Quote:
Originally Posted by Starson17
Let's start at the top and look at the broad structure of what you're trying to do.
|
Here: look at this:
Spoiler:
Code:
def parse_index(self):
feeds = []
for title, url in [
(u"Wild Chef", u"http://www.fieldandstream.com/blogs/wild-chef"),
]:
articles = self.make_links(url)
if articles:
feeds.append((title, articles))
return feeds
def make_links(self, url):
title = 'Temp'
current_articles = []
soup = self.index_to_soup(url)
print 'The soup is: ', soup
#pseudocode starts here
for each <a> tag or <li> tag (i.e., each article) on this url page do this:
#parse out the title, url, description and date using BS
# now append the parsed stuff
# put some print statements in here to track what you're doing
# and make sure it's working. e.g. print 'the url is: ', url
# or: print 'the title is: ', title
# put these after you think you've extracted the title, etc.

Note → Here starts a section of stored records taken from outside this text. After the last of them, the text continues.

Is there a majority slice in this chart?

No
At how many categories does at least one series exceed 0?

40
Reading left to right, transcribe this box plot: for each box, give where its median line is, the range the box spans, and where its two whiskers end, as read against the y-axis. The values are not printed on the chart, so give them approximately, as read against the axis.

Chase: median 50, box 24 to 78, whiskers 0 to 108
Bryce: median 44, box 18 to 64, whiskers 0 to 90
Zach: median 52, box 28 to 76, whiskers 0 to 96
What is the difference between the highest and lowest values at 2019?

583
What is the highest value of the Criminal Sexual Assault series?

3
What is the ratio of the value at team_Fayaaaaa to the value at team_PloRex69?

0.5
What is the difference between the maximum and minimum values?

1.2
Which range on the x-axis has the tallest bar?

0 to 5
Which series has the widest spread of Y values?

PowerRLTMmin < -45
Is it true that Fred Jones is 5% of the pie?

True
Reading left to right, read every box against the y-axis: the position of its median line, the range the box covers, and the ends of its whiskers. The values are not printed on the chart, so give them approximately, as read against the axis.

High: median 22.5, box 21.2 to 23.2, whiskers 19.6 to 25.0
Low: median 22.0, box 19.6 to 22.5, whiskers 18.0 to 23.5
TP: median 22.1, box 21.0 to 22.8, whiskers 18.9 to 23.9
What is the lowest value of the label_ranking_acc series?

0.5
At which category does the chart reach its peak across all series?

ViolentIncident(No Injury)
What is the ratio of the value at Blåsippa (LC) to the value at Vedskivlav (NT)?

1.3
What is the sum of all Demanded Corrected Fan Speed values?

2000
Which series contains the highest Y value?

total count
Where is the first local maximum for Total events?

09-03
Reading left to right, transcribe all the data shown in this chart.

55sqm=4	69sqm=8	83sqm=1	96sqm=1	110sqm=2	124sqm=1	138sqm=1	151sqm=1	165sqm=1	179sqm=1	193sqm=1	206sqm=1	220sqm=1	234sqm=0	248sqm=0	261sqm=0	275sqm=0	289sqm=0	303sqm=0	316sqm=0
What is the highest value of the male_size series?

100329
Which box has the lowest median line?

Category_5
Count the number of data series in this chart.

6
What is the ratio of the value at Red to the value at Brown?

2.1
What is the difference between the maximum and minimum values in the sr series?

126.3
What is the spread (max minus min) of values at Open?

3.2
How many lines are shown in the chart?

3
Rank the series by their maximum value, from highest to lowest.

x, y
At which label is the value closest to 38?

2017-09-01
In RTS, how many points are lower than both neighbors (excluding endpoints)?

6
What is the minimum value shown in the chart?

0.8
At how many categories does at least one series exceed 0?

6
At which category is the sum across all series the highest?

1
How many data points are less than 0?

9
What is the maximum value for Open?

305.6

current_articles.append({'title': title, 'url': page_url, 'description':'', 'date':''})
#pseudocode ends here
return current_articles
Edit:
Start with the above. It will give you the basic structure, since your code didn't appear to get to the page you needed to parse. The code above should get you there (check the printed soup to confirm in your output file). Once you have the soup being printed, we can work on the pseudocode. You should be able to adapt your own parsing code (as you posted) to replace the pseudocode above.
Note that you can leave description and date blank for testing. You only need to parse a title (and you can even set that to a constant) and just parse out the article URL.